● PROBLEM TO WORK ON: Render every line from the start of the records down to and including the line containing "高峰。这对于今年惨淡经营的车企来说无" as a numbered list, leaving out any blank lines. Omit the pictures from your list.

(Page-level text extractions)
------------------------------

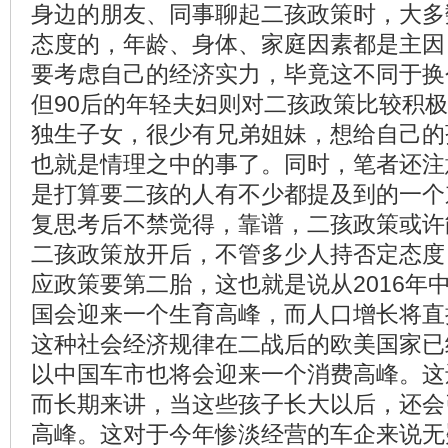
身边的朋友、同事聊起二孩政策时，大多
态度的，年龄、身体、家庭因素都是主因
要考虑自己的经济实力，毕竟这不同于换
但90后的年轻夫妇则对二孩政策比较积
独生子女，很少有兄弟姐妹，想给自己的
也就是情理之中的事了。同时，笔者还注
是打算要二孩的人有不少都提及到的一个
复思考后不禁觉得，靠谱，二孩政策或许
二孩政策放开后，不管多少人持否定态度
应政策要第二胎，这也就是说从2016年中
国会迎来一个生育高峰，而人口增长将直
这种社会经济规律在二战后的欧美国家已
以中国车市也将会迎来一个消费高峰。这
而长期来讲，当这些孩子长大以后，还会
高峰。这对于今年惨淡经营的车企来说无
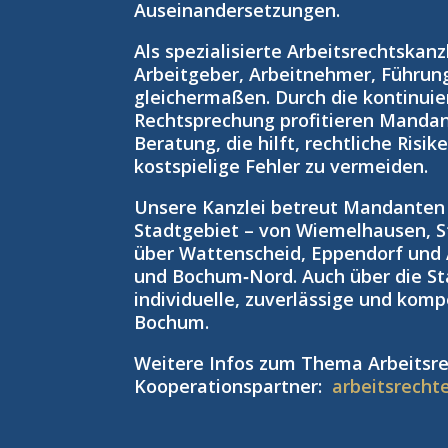
Auseinandersetzungen.
Als spezialisierte Arbeitsrechtskan
Arbeitgeber, Arbeitnehmer, Führun
gleichermaßen. Durch die kontinuie
Rechtsprechung profitieren Manda
Beratung, die hilft, rechtliche Risi
kostspielige Fehler zu vermeiden.
Unsere Kanzlei betreut Mandante
Stadtgebiet – von Wiemelhausen, S
über Wattenscheid, Eppendorf und
und Bochum‑Nord. Auch über die St
individuelle, zuverlässige und kom
Bochum.
Weitere Infos zum Thema Arbeitsre
Kooperationspartner:
arbeitsrecht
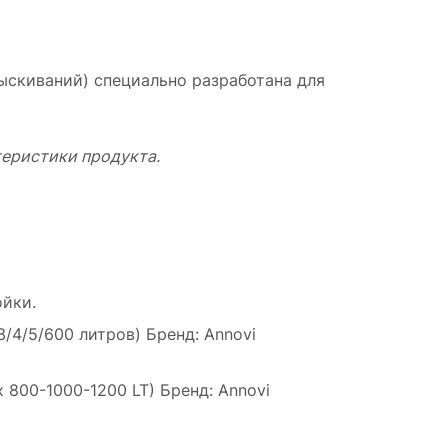
ыскиваний) специально разработана для
еристики продукта.
ойки.
/4/5/600 литров) Бренд: Annovi
800-1000-1200 LT) Бренд: Annovi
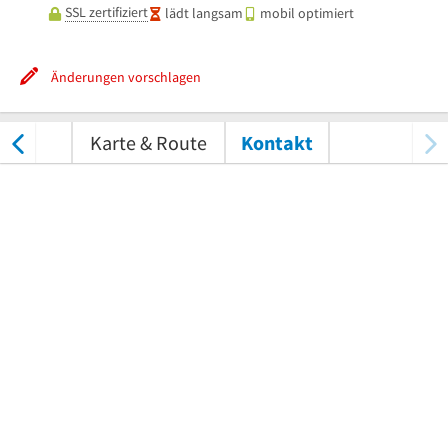
SSL zertifiziert
lädt langsam
mobil optimiert
Änderungen vorschlagen
tungen
Karte & Route
Kontakt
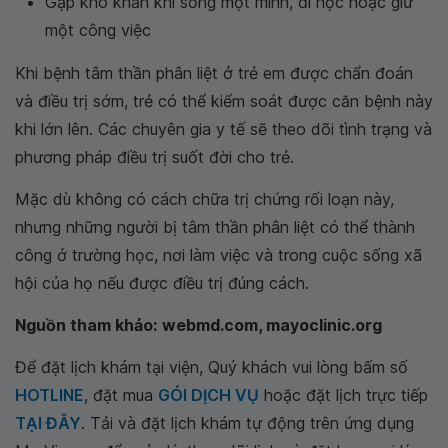
Gặp khó khăn khi sống một mình, đi học hoặc giữ
một công việc
Khi bệnh tâm thần phân liệt ở trẻ em được chẩn đoán
và điều trị sớm, trẻ có thể kiểm soát được căn bệnh này
khi lớn lên. Các chuyên gia y tế sẽ theo dõi tình trạng và
phương pháp điều trị suốt đời cho trẻ.
Mặc dù không có cách chữa trị chứng rối loạn này,
nhưng những người bị tâm thần phân liệt có thể thành
công ở trường học, nơi làm việc và trong cuộc sống xã
hội của họ nếu được điều trị đúng cách.
Nguồn tham khảo:
webmd.com, mayoclinic.org
Để đặt lịch khám tại viện, Quý khách vui lòng bấm số
HOTLINE
, đặt mua
GÓI DỊCH VỤ
hoặc đặt lịch trực tiếp
TẠI ĐÂY
. Tải và đặt lịch khám tự động trên ứng dụng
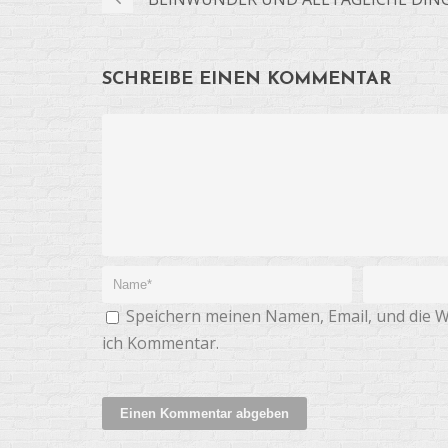
SCHREIBE EINEN KOMMENTAR
Speichern meinen Namen, Email, und die W
ich Kommentar.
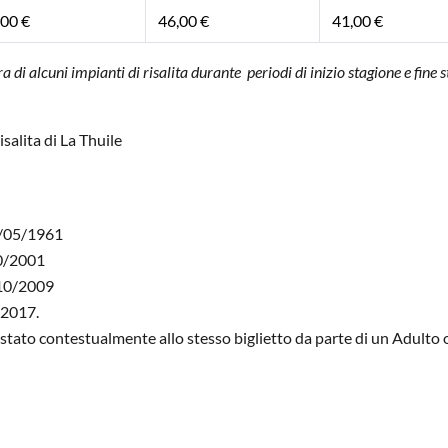
,00 €
46,00 €
41,00 €
di alcuni impianti di risalita durante periodi di inizio stagione e fine s
salita di La Thuile
31/05/1961
10/2001
1/10/2009
0/2017.
stato contestualmente allo stesso biglietto da parte di un Adulto o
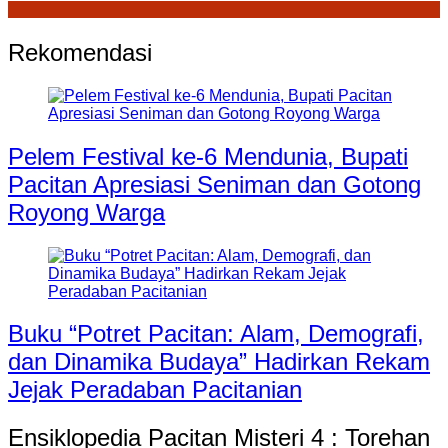
Rekomendasi
Pelem Festival ke-6 Mendunia, Bupati
Pacitan Apresiasi Seniman dan Gotong
Royong Warga
Buku “Potret Pacitan: Alam, Demografi,
dan Dinamika Budaya” Hadirkan Rekam
Jejak Peradaban Pacitanian
Ensiklopedia Pacitan Misteri 4 : Torehan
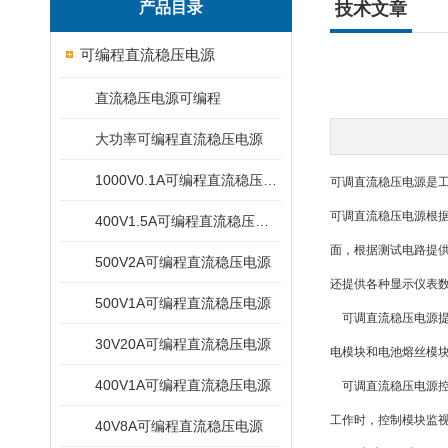
产品目录
技术文章
可编程直流稳压电源
直流稳压电源可编程
大功率可编程直流稳压电源
1000V0.1A可编程直流稳压电源
可调直流稳压电源是
可调直流稳压电源根
400V1.5A可编程直流稳压电源
面，根据测试电路提
500V2A可编程直流稳压电源
还提供各种显示仪表
500V1A可编程直流稳压电源
可调直流稳压电源提
30V20A可编程直流稳压电源
电模块和电池熔丝模
400V1A可编程直流稳压电源
可调直流稳压电源控
工作时，控制模块监
40V8A可编程直流稳压电源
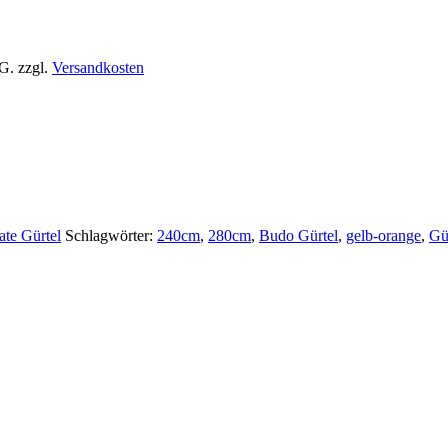
tG.
zzgl.
Versandkosten
te Gürtel
Schlagwörter:
240cm
,
280cm
,
Budo Gürtel
,
gelb-orange
,
Gü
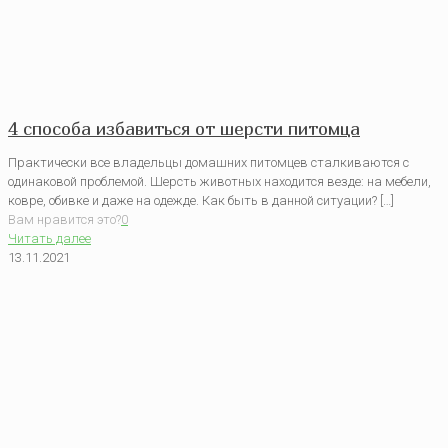
4 способа избавиться от шерсти питомца
Практически все владельцы домашних питомцев сталкиваются с
одинаковой проблемой. Шерсть животных находится везде: на мебели,
ковре, обивке и даже на одежде. Как быть в данной ситуации? […]
Вам нравится это?
0
Читать далее
13.11.2021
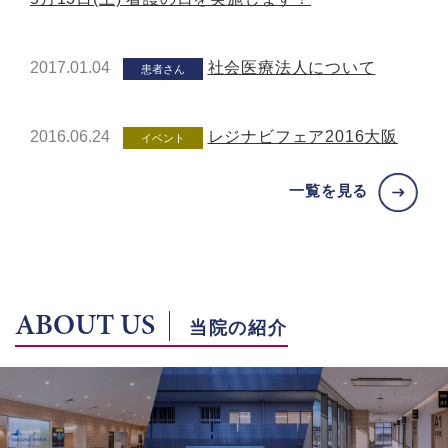
2017.01.04
社会医療法人について
患者さん
2016.06.24
レジナビフェア2016大阪
イベント
一覧を見る
ABOUT US
当院の紹介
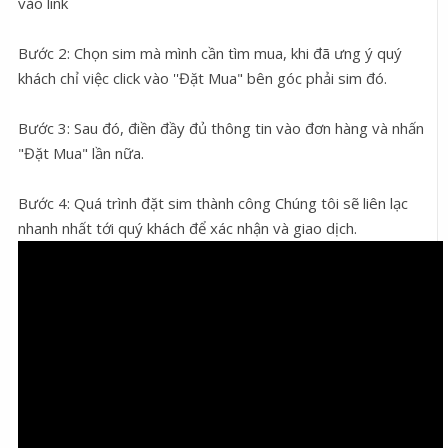
vào link
Bước 2: Chọn sim mà mình cần tìm mua, khi đã ưng ý quý
khách chỉ việc click vào ''Đặt Mua" bên góc phải sim đó.
Bước 3: Sau đó, điền đầy đủ thông tin vào đơn hàng và nhấn
"Đặt Mua" lần nữa.
Bước 4: Quá trình đặt sim thành công Chúng tôi sẽ liên lạc
nhanh nhất tới quý khách để xác nhận và giao dịch.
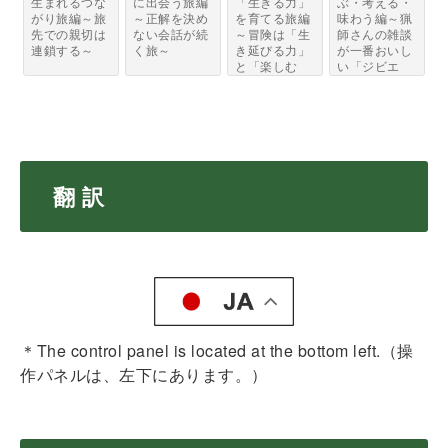
生まれるつな
に出会う旅編
「生きる力」
ぶ・考える・
がり旅編～旅
～正解を決め
を育てる旅編
味わう編～猟
先での親切は
ない会話が続
～冒険は「生
師さんの雑談
連鎖する～
く旅～
き延びる力」
が一番おいし
と「楽しむ
い「ジビエ
力」...
と...
翻 訳
＊The control panel is located at the bottom left.（操
作パネルは、左下にあります。）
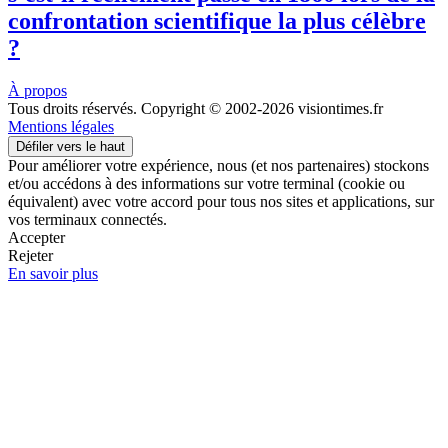
confrontation scientifique la plus célèbre
?
À propos
Tous droits réservés. Copyright © 2002-2026 visiontimes.fr
Mentions légales
Défiler vers le haut
Pour améliorer votre expérience, nous (et nos partenaires) stockons
et/ou accédons à des informations sur votre terminal (cookie ou
équivalent) avec votre accord pour tous nos sites et applications, sur
vos terminaux connectés.
Accepter
Rejeter
En savoir plus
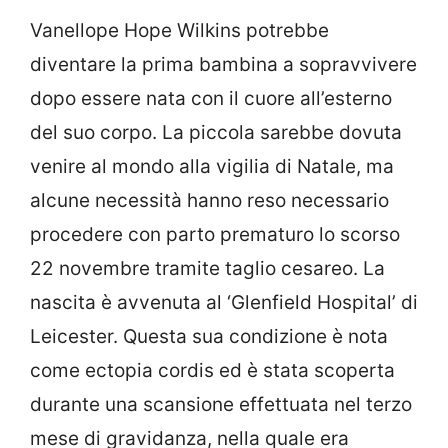
Vanellope Hope Wilkins potrebbe
diventare la prima bambina a sopravvivere
dopo essere nata con il cuore all’esterno
del suo corpo. La piccola sarebbe dovuta
venire al mondo alla vigilia di Natale, ma
alcune necessità hanno reso necessario
procedere con parto prematuro lo scorso
22 novembre tramite taglio cesareo. La
nascita è avvenuta al ‘Glenfield Hospital’ di
Leicester. Questa sua condizione è nota
come ectopia cordis ed è stata scoperta
durante una scansione effettuata nel terzo
mese di gravidanza, nella quale era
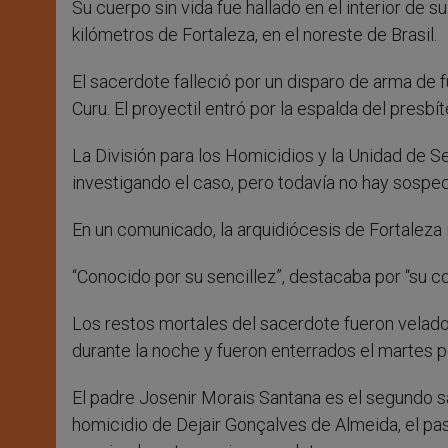
Su cuerpo sin vida fue hallado en el interior de 
kilómetros de Fortaleza, en el noreste de Brasil.
El sacerdote falleció por un disparo de arma de f
Curu. El proyectil entró por la espalda del presbí
La División para los Homicidios y la Unidad de 
investigando el caso, pero todavía no hay sospec
En un comunicado, la arquidiócesis de Fortaleza
“Conocido por su sencillez”, destacaba por “su 
Los restos mortales del sacerdote fueron velad
durante la noche y fueron enterrados el martes p
El padre Josenir Morais Santana es el segundo s
homicidio de Dejair Gonçalves de Almeida, el pa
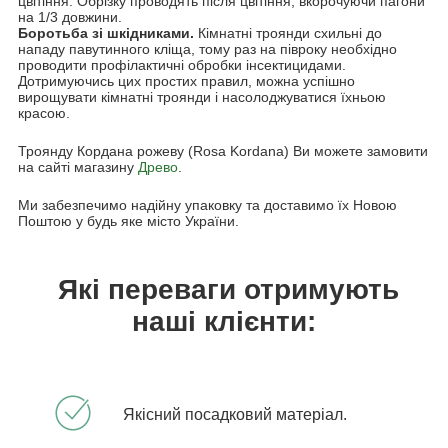
цвітіння. Обрізку проводять після цвітіння, вкорочуючи пагони
на 1/3 довжини.
Боротьба зі шкідниками.
Кімнатні троянди схильні до
нападу павутинного кліща, тому раз на півроку необхідно
проводити профілактичні обробки інсектицидами.
Дотримуючись цих простих правил, можна успішно
вирощувати кімнатні троянди і насолоджуватися їхньою
красою.
Троянду Кордана рожеву (Rosa Kordana) Ви можете замовити
на сайті магазину
Древо
.
Ми забезпечимо надійну упаковку та доставимо їх Новою
Поштою у будь яке місто України.
Які переваги отримують
наші клієнти:
Якісний посадковий матеріал.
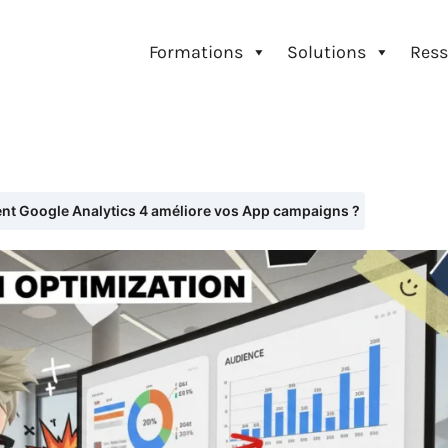
Formations
Solutions
Ress
t Google Analytics 4 améliore vos App campaigns ?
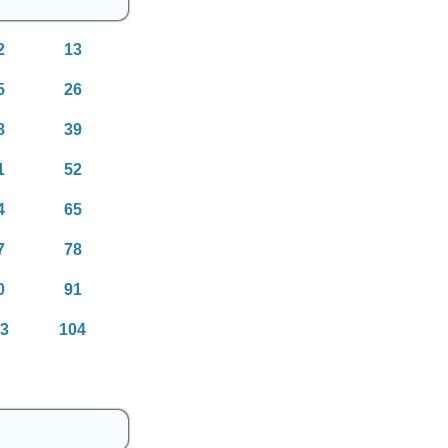
2
13
5
26
8
39
1
52
4
65
7
78
0
91
03
104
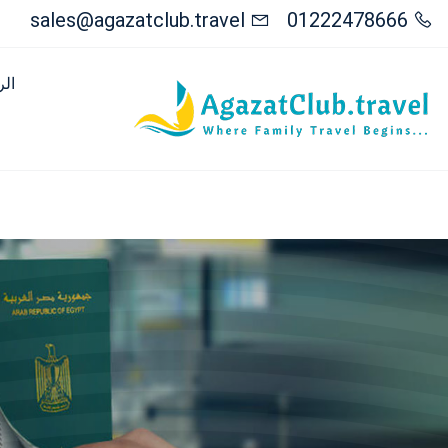
sales@agazatclub.travel
01222478666
الر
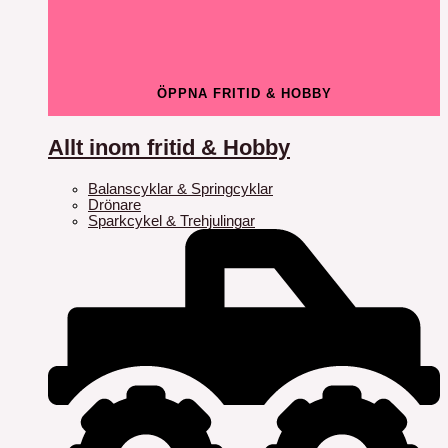
ÖPPNA FRITID & HOBBY
Allt inom fritid & Hobby
Balanscyklar & Springcyklar
Drönare
Sparkcykel & Trehjulingar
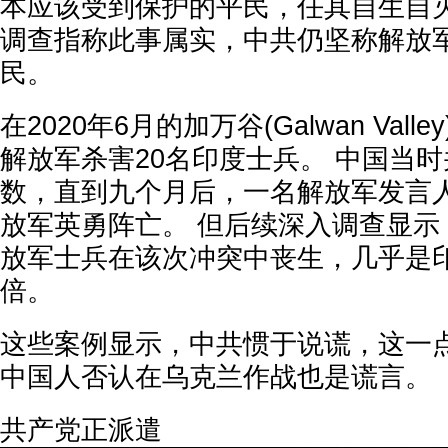
本应该受到保护的平民，任其自生自灭
调查指称此事属实，中共仍坚称解放
民。
在2020年6月的加万谷(Galwan Val
解放军杀害20名印度士兵。 中国当
数，直到九个月后，一名解放军发言
放军英勇阵亡。 但后续深入调查显示
放军士兵在该次冲突中丧生，几乎是
倍。
这些案例显示，中共惯于说谎，这一
中国人否认在乌克兰作战也是谎言。
共产党正派遣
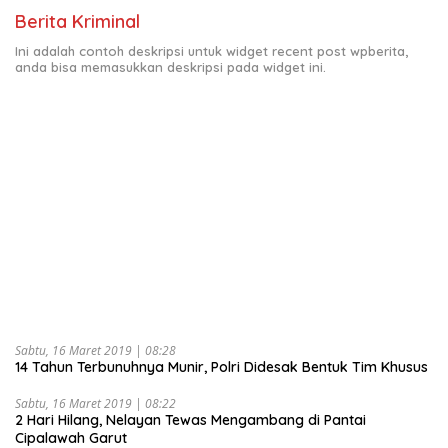
Berita Kriminal
Ini adalah contoh deskripsi untuk widget recent post wpberita,
anda bisa memasukkan deskripsi pada widget ini.
Sabtu, 16 Maret 2019 | 08:28
14 Tahun Terbunuhnya Munir, Polri Didesak Bentuk Tim Khusus
Sabtu, 16 Maret 2019 | 08:22
2 Hari Hilang, Nelayan Tewas Mengambang di Pantai
Cipalawah Garut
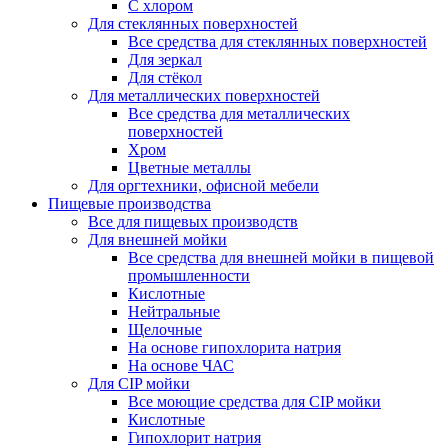
С хлором
Для стеклянных поверхностей
Все средства для стеклянных поверхностей
Для зеркал
Для стёкол
Для металлических поверхностей
Все средства для металлических
поверхностей
Хром
Цветные металлы
Для оргтехники, офисной мебели
Пищевые производства
Все для пищевых производств
Для внешней мойки
Все средства для внешней мойки в пищевой
промышленности
Кислотные
Нейтральные
Щелочные
На основе гипохлорита натрия
На основе ЧАС
Для CIP мойки
Все моющие средства для CIP мойки
Кислотные
Гипохлорит натрия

------------------------------

● FINISHED EXERCISE:
1. 身边的朋友、同事聊起二孩政策时，大多
2. 态度的，年龄、身体、家庭因素都是主因
3. 要考虑自己的经济实力，毕竟这不同于换
4. 但90后的年轻夫妇则对二孩政策比较积
5. 独生子女，很少有兄弟姐妹，想给自己的
6. 也就是情理之中的事了。同时，笔者还注
7. 是打算要二孩的人有不少都提及到的一个
8. 复思考后不禁觉得，靠谱，二孩政策或许
9. 二孩政策放开后，不管多少人持否定态度
10. 应政策要第二胎，这也就是说从2016年中
11. 国会迎来一个生育高峰，而人口增长将直
12. 这种社会经济规律在二战后的欧美国家已
13. 以中国车市也将会迎来一个消费高峰。这
14. 而长期来讲，当这些孩子长大以后，还会
15. 高峰。这对于今年惨淡经营的车企来说无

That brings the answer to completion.